Steven McEwan, partner in Hogan Lovells’ financial institutions group, has said that the new EU Capital Requirements Regulation (CRR), which is due to come into effect on 1 January 2014, marks an ‘important step’ for the EU.
For the first time, capital rules will apply through a single piece of legislation to all EU banks and investment firms.
According to McEwan, at a regulatory level banks are concerned about how this will affect the role of the Prudential Regulation Authority (PRA), which is no longer the rule maker. ‘In practice, however, the PRA will still have very significant powers in determining bank capital requirements,’ he said.

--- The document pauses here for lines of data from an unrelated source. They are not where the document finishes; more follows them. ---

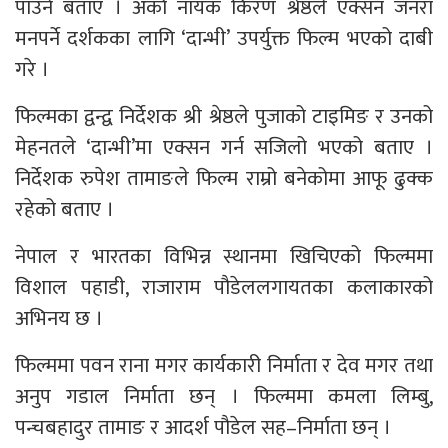
पाउने बताए । अर्का नायक किरण श्रेष्ठले एक्सन जनरा
मनपर्ने दर्शकका लागि ‘दान्भी’ उपर्युक्त फिल्म भएको दाबी
गरे ।
फिल्मका द्वन्द्व निर्देशक श्री श्रेष्ठले पुजाको टाइमिङ र उनको
मेहनतले ‘दान्भी’मा एक्सन गर्न सजिलो भएको बताए ।
निर्देशक रुपेश तामाङले फिल्म राम्रो बनेकोमा आफू ढुक्क
रहेको बताए ।
नेपाल र भारतका विभिन्न स्थानमा खिचिएको फिल्ममा
विशाल पहाडी, राजाराम पौडेललगायतका कलाकारको
अभिनय छ ।
फिल्ममा पवन राना मगर कार्यकारी निर्माता र देव मगर तथा
अनुप गडाल निर्माता छन् । फिल्ममा कमला लिम्बु,
पन्चबहादुर तामाङ र आदर्श पौडेल सह–निर्माता छन् ।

‘UK banks are likely to be able to accommodate the new requirements effectively, given what is already expected of them by the PRA. The new leverage rules have been the factor causing them the most concern, especially given the strict early implementation by the PRA for the largest eight banks, although the PRA has recently relaxed its position slightly. The operational burden of the new central EU reporting process is also causing considerable anxiety.’

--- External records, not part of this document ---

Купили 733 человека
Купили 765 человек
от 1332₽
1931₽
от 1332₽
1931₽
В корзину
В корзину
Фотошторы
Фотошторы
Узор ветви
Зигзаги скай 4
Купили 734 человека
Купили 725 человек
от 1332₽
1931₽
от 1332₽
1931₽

McEwan explained that there is some overlap between the CRR and other EU regulations, particularly the European Market Infrastructure Regulation (EMIR), which will require the clearing of derivatives.
‘The need to implement so many new requirements is likely to put considerable strain on banks. This is a process that it likely to continue for some time, as the EU Commission will be publishing numerous further requirements under both the CRR and EMIR for many years to come.’